Allen Johnson: Bad look: In a surprising move, bullying from the City Council’s bully pulpit
February 9, 2025, Source: Greensboro News & Record – Allen Johnson, Executive Editorial Page Editor
The surprising and gratuitous roughing-up of a City Council candidate on Jan. 28 has come back to bite the mayor and two sitting council members squarely in the middle of their, uh, credibility.
Council members Nancy Hoffmann and Sharon Hightower and Mayor Nancy Vaughan took turns sharply criticizing Nicky Smith on a variety of issues.
Smith had applied to fill the 10 months remaining on the term at-large seat council member Yvonne Johnson, who died in December.
Smith also plans to run in the fall for the soon-to-be-open seat in District 4, where Hoffmann will not seek reelection.
Like 18 other finalists for Johnson’s seat, Smith made his pitch to the council on Jan. 28.
Unlike the other 18 finalists, Smith was thoroughly skewered after he spoke. (You can watch it for yourself online.)
Hoffmann alleged that he took too much credit for the effort to prevent unwanted development on Friendly Avenue.
The mayor accused him and some employees in the digital phone business he runs of defying a mask mandate during the height of the COVID pandemic and “fake coughing” to show his disdain for COVID safety measures.
And all three lectured him over his spotty voting record. Smith voted in only two of the past five city elections and provided a flimsy defense for it.
Hoffmann called voting “our most fundamental civic responsibility” as she dressed down Smith on Jan. 28.
“We want somebody who shows up 100% of the time, not 40%,” Hoffmann added.
The mayor followed, saying, “I don’t want to appear to be piling on” … before piling on with her criticism of Smith’s alleged flouting of local COVID rules.
Vaughan’s points were valid, but their manner and timing were inappropriate, disrespectful and, frankly, out of character.
Then, of course, Hightower followed with a lecture about the importance of voting.
To his credit, Smith asked politely to respond and was allowed only brief comments before he was rushed away from the lectern.
“I really think we’re taking time from other speakers,” said Hoffmann, which made no sense, given that all other speakers were still guaranteed three minutes apiece for their statements.
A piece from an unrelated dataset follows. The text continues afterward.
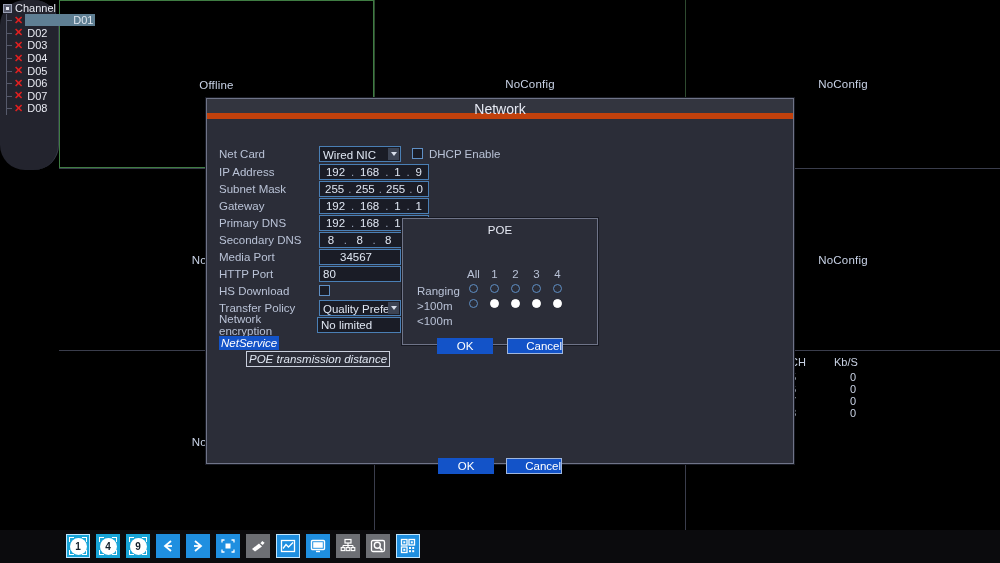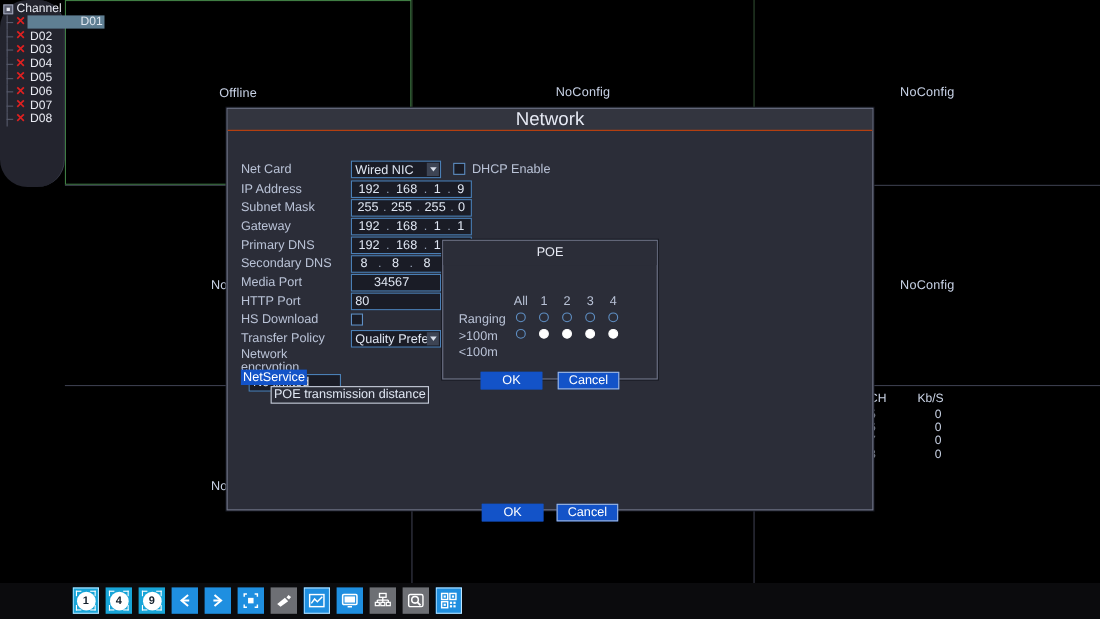"Network" .dlg-title { border-bottom: 1px solid #c2410c -> 6px solid #c2410c; font-size: 17px -> 14px }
I have my own questions about Smith as a candidate but singling him out like that by triple-teaming him from the dais was overkill.
If anything, it also helped his campaign by casting Smith as a victim.
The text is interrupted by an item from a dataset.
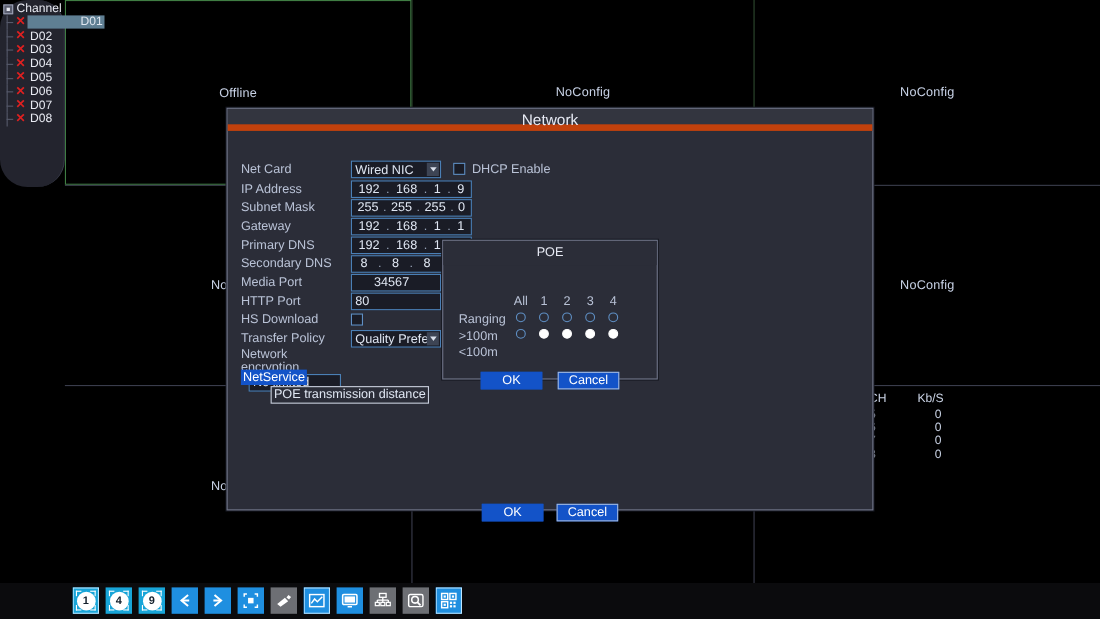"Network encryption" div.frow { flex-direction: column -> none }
And it cast an unnecessary shadow over the applicant who was ultimately chosen to finish Yvonne Johnson’s term.
As it turns out, Jamilla Pinder has an even thinner local voting record than Smith, having voted in only one city election, though she has regularly voted in state and federal elections.
“Voting is personal to me,” Pinder told the News & Record in a curious nonanswer when asked about her record.
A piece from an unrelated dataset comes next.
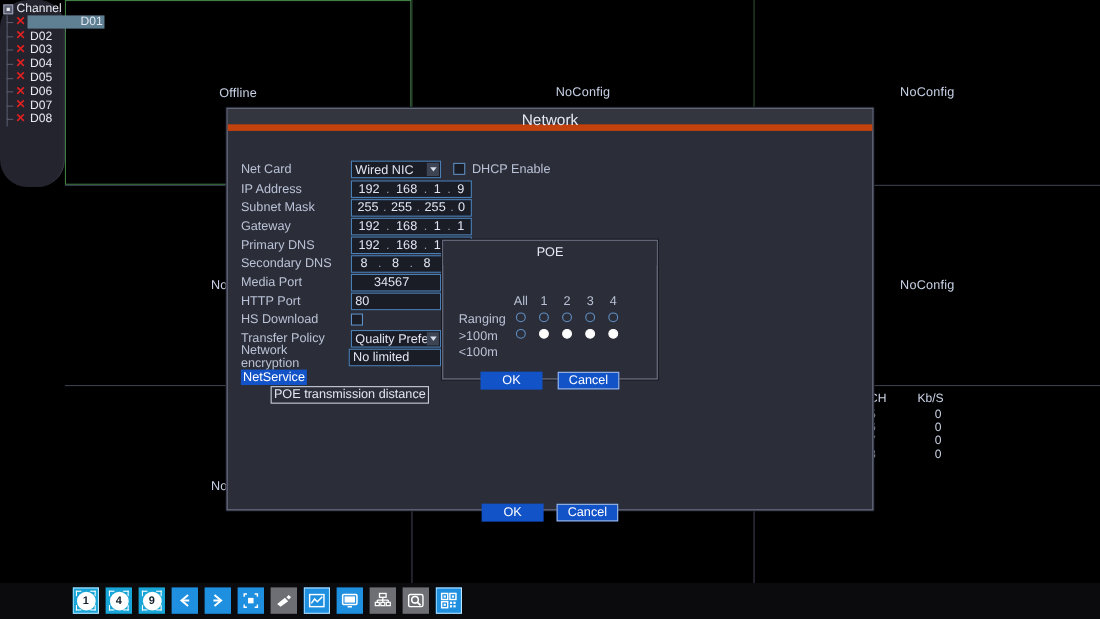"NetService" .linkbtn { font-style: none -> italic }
When confronted with the inconvenient arithmetic (which they should have been well aware of before haranguing Smith), Hoffmann and Vaughan scurried to Pinder’s defense.
“When you look at what (Pinder) has done for this community in totality I think that she was by far the strongest candidate,” Vaughan told the News & Record’s Kevin Griffin, adding that Pinder’s service in the community “far exceeds anything that Mr. Smith has ever done.”
Yeah, but … after making voting records sound like a make-or-break proposition, Hightower, Vaughan and Hoffmann still sounded like hypocrites and did Pinder no favors.
Ironically, they also may have helped Smith’s cause by making him appear sympathetic.
I get it. In particular, the two Nancys, Vaughan and Hoffmann, have nothing to lose.
Neither is running for reelection.
That can be very liberating. They can say things now that they might not have said with an election approaching.
But letting their personal animosity bubble over like this was unseemly and unbecoming.
It’s not as if they don’t have years of practice between them hearing speakers from the floor say things they don’t like.
Moreover, their words and actions still have consequences, setting a bad example for the 19 people who sought to join them on the council.
Both should be careful not to break any more furniture on their way out.